だが——それは確かに、自分の魔力制御の精度では起こり得ないはずのものだった。
カロの視線が、すっと細くなる。
遊び半分で広げていた魔力探知の意識を、ゆっくりと研ぎ澄ます。
ぼやけていた感覚が、輪郭を持ち始める。
そして——
「……なに、これ」
ぽつりと、声が落ちた。
さっきまで遊んでいた湯気は、もう形を結ばず、ただ静かに消えていく。
カロはゆっくりと立ち上がった。
夜になり、調子を幾分か取り戻したアルが振り返る。
「どうした」
カロは静かに言った。
「……おかしい」
間を置かず、続ける。
「魔力反応が消えて、また戻った。でも今は——動いていない」
アルが立ち上がった。ソファから体を起こす動作に、さっきまでの気だるさはなかった。
「何?」
「カルテちゃんに魔力付与の髪飾りを渡してあったの。
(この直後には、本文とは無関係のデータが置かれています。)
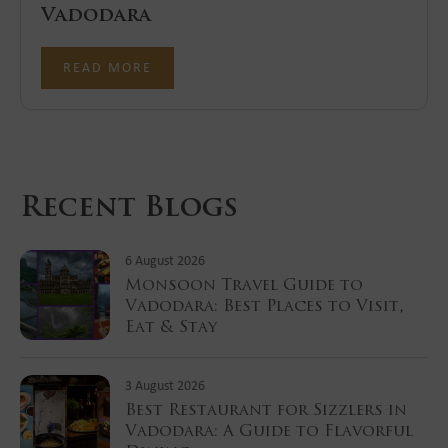
Vadodara
READ MORE
Recent Blogs
6 August 2026
Monsoon Travel Guide to
Vadodara: Best Places to Visit,
Eat & Stay
3 August 2026
Best Restaurant for Sizzlers in
Vadodara: A Guide to Flavorful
その反応がいったん消えて、また出てきたと思ったら——同じ場所から動かなくなってる」
言葉にすると、不安が輪郭を持つ。
アルが拳を握った。指先が白くなる。
「……何かあったってことか」
返事はなかった。カロはすでに上着を羽織っていた。
「行くわよ」
奥の部屋の扉が開いた。博士だった。何かを察したのか、表情がすでに変わっている。
「カルテちゃんが——」
カロの言葉を最後まで聞かず、博士は研究室を飛び出した。